The traveling breast cancer screening unit that serves Southeast Alaska won’t be coming this year, due to COVID-19. That means some living in small communities won’t get their annual breast exams.
Odette Butler, chief executive of the Breast Cancer Detection Center of Alaska, said deciding to suspend service to Southeast for the rest of the year was hard. Last year she had over 600 screenings scheduled in the region.
“We looked at every possibility, every possible way we could try to make this happen,” she said.
The point of the center’s mobile mammography truck is to give health care access to rural women who are unlikely to travel for preventative care. But Butler says there are too many risks associated with travel during the pandemic. Her workers could be exposed during travel, especially when they have to take planes and barges rather than sticking to the road system. Then there’s the risk they may expose people in remote communities.
“With there not being a vaccine, or treatments really iffy, and with the population of women — if you look at our demographic, age 35, if they have previous history, or 40 and above — that’s a demographic that’s already at risk for COVID. So it was a hard decision. We hated making it, but we feel like it was the right thing to do,” Butler said.
The traveling mammography unit was scheduled to visit 10 communities in the region this year, including several that didn’t get service last year after the mobile unit’s generator failed. That means some women in Haines, Skagway, Hoonah and Metlakatla will go at least two years without a local option for breast cancer screening.

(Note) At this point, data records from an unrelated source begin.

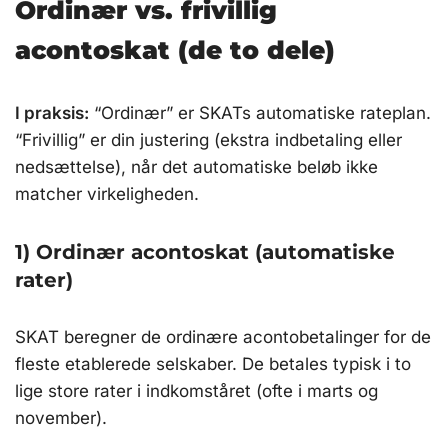
Ordinær vs. frivillig
acontoskat (de to dele)
I praksis:
“Ordinær” er SKATs automatiske rateplan.
“Frivillig” er din justering (ekstra indbetaling eller
nedsættelse), når det automatiske beløb ikke
matcher virkeligheden.
1) Ordinær acontoskat (automatiske
rater)
SKAT beregner de ordinære acontobetalinger for de
fleste etablerede selskaber. De betales typisk i to
lige store rater i indkomståret (ofte i marts og
november).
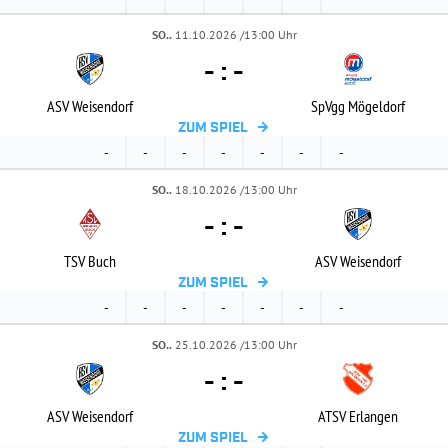
SO..
11.10.2026 /13:00 Uhr
-
:
-
ASV Weisendorf
SpVgg Mögeldorf
ZUM SPIEL
-
-
-
-
-
-
-
SO..
18.10.2026 /13:00 Uhr
-
:
-
TSV Buch
ASV Weisendorf
ZUM SPIEL
-
-
-
-
-
-
-
SO..
25.10.2026 /13:00 Uhr
-
:
-
ASV Weisendorf
ATSV Erlangen
ZUM SPIEL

“Definitely, if there’s a woman out there who has a lump or issues in that way. Of course, they should make sure that they get that looked at,” said Butler. “Because I’d hate to see that go for two years.”
Health care professionals are urging women to get checked elsewhere if they can.
“We certainly recommend that people don’t put off their screening procedures,” said Pam Sloper, case manager for the breast and cervical health program at Southeast Alaska Regional Health Consortium’s Haines Health Clinic. She says women who need screening and are comfortable with the risks of travel during the pandemic should consider it.
“There may be women out there who are past due, and certainly for them or people who are high risk — you know, meaning if you have first-degree relatives, which is a mother, sister, or daughter with breast cancer — or you had some previous problems. Those kind of people should certainly think about traveling to have it done,” she said.
Sloper said SEARHC has travel assistance funds available for women who have financial need and for enrolled tribal beneficiaries.
There are a range of recommendations for breast cancer screenings, depending on each patient’s medical and family history. The Mayo Clinic recommends all women over 40 be screened annually.